Oladimeji Lawal

Personal information
- Full name: Mohammed Oladimeji Lawal
- Date of birth: 24 July 1971 (age 54)
- Place of birth: Ifo, Nigeria
- Height: 1.74 m (5 ft 8+1⁄2 in)
- Position: Midfielder

Senior career*
- Years: Team / Apps / (Gls)
- 1988–1989: Julius Berger
- 1989–1991: Madrid B / 24 / (0)
- 1991–1993: Shooting Stars
- 1993–1994: Kortrijk / 3 / (0)
- 1994: Hellenic

International career
- 1990: Nigeria / 3 / (1)

= Oladimeji Lawal =

Nigerian footballer and agent

Mohammed Oladimeji Lawal (born 24 July 1971) is a former Nigerian footballer who played as a midfielder for clubs in Nigeria, Spain and Belgium. He is a FIFA-licensed players' agent.

==Club career==
Lawal moved started his footballing career with Femo Scorpion Football club of Eruwa alongside the likes of Mutiu Adepoju and moved to Spain at age 18 and signed with Real Madrid, and would spend two seasons with the B team, one in the Segunda División and one in Segunda División B. He was never promoted to the main squad, and returned to Nigeria to play for Shooting Stars F.C.

In 1993, Lawal joined Belgian Second Division side K.V. Kortrijk for one season. He played in the South African Premier Soccer League with Hellenic FC during 1994.

==International career==
Lawal played for Nigeria in the 1987 FIFA U-16 World Championship in Canada and the 1989 FIFA World Youth Championship in Saudi Arabia.

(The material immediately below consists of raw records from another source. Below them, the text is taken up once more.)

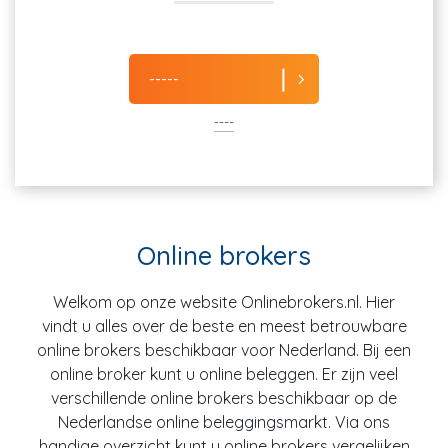
-----
----
Online brokers
Welkom op onze website Onlinebrokers.nl. Hier
vindt u alles over de beste en meest betrouwbare
online brokers beschikbaar voor Nederland. Bij een
online broker kunt u online beleggen. Er zijn veel
verschillende online brokers beschikbaar op de
Nederlandse online beleggingsmarkt. Via ons
handige overzicht kunt u online brokers vergelijken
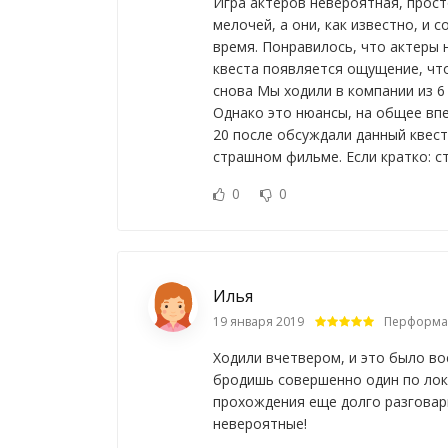
Игра актеров невероятная, прост
мелочей, а они, как известно, и
время. Понравилось, что актеры 
квеста появляется ощущение, чт
снова Мы ходили в компании из 6 
Однако это нюансы, на общее впе
20 после обсуждали данный квест
страшном фильме. Если кратко: с
0
0
Илья
19 января 2019
Перформа
Ходили вчетвером, и это было вос
бродишь совершенно один по лок
прохождения еще долго разговари
невероятные!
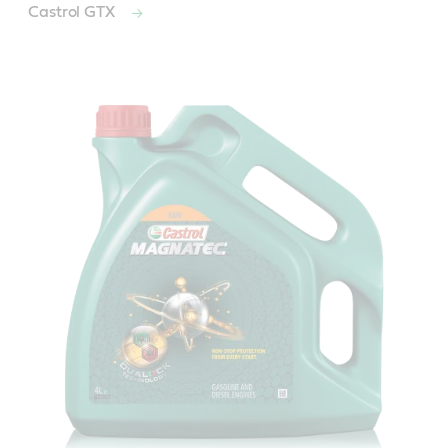
Castrol GTX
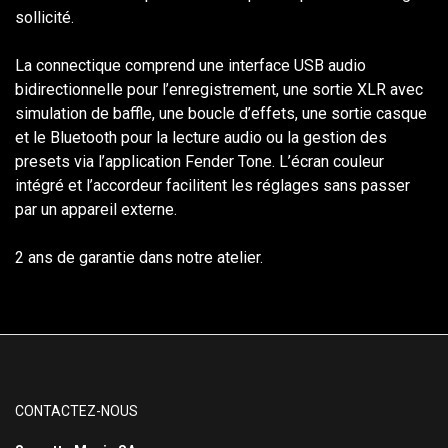
sollicité.
La connectique comprend une interface USB audio
bidirectionnelle pour l’enregistrement, une sortie XLR avec
simulation de baffle, une boucle d’effets, une sortie casque
et le Bluetooth pour la lecture audio ou la gestion des
presets via l’application Fender Tone. L’écran couleur
intégré et l’accordeur facilitent les réglages sans passer
par un appareil externe.
2 ans de garantie dans notre atelier.
CONTACTEZ-NOUS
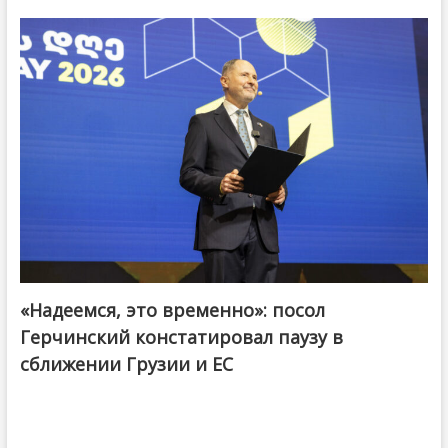
«Надеемся, это временно»: посол
Герчинский констатировал паузу в
сближении Грузии и ЕС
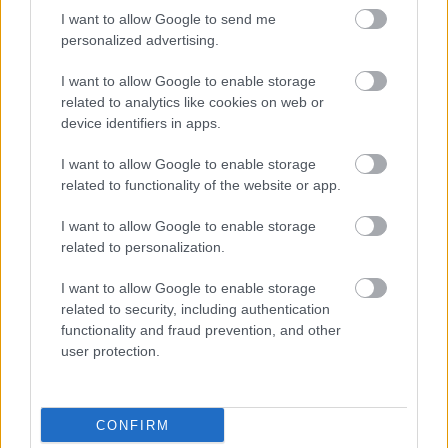
που σας δίνει 2 μόρια για διορισμούς και
I want to allow Google to send me
προσλήψεις - Προλάβετε τους Πίνακες.
personalized advertising.
I want to allow Google to enable storage
Το πρόγραμμα του ΕΛΜΕΠΑ πληροί τις
related to analytics like cookies on web or
device identifiers in apps.
προϋποθέσεις του νόμου
I want to allow Google to enable storage
Δείτε περισσότερα εδώ για το 9μηνο σεμινάριο
related to functionality of the website or app.
Ειδικής Αγωγής - Το κορυφαιο στην Ελλάδα
I want to allow Google to enable storage
related to personalization.
Εάν θέλετε έξτρα
I want to allow Google to enable storage
Πανεπιστημιακό σεμινάριο για
related to security, including authentication
εκπαιδευτικούς αυτή την περίοδο
functionality and fraud prevention, and other
user protection.
τρέχουν και τα προγράμματα του
Παν.Πατρών
CONFIRM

Lawal made several appearances for the senior Nigeria national football team. He scored on his debut, a 1992 African Nations Cup qualifier against Togo in 1990.

==Personal==
His younger brother, Abass Muyiwa, is also a footballer. A midfielder, he has had professional stints in Spain, Morocco and the United Arab Emirates.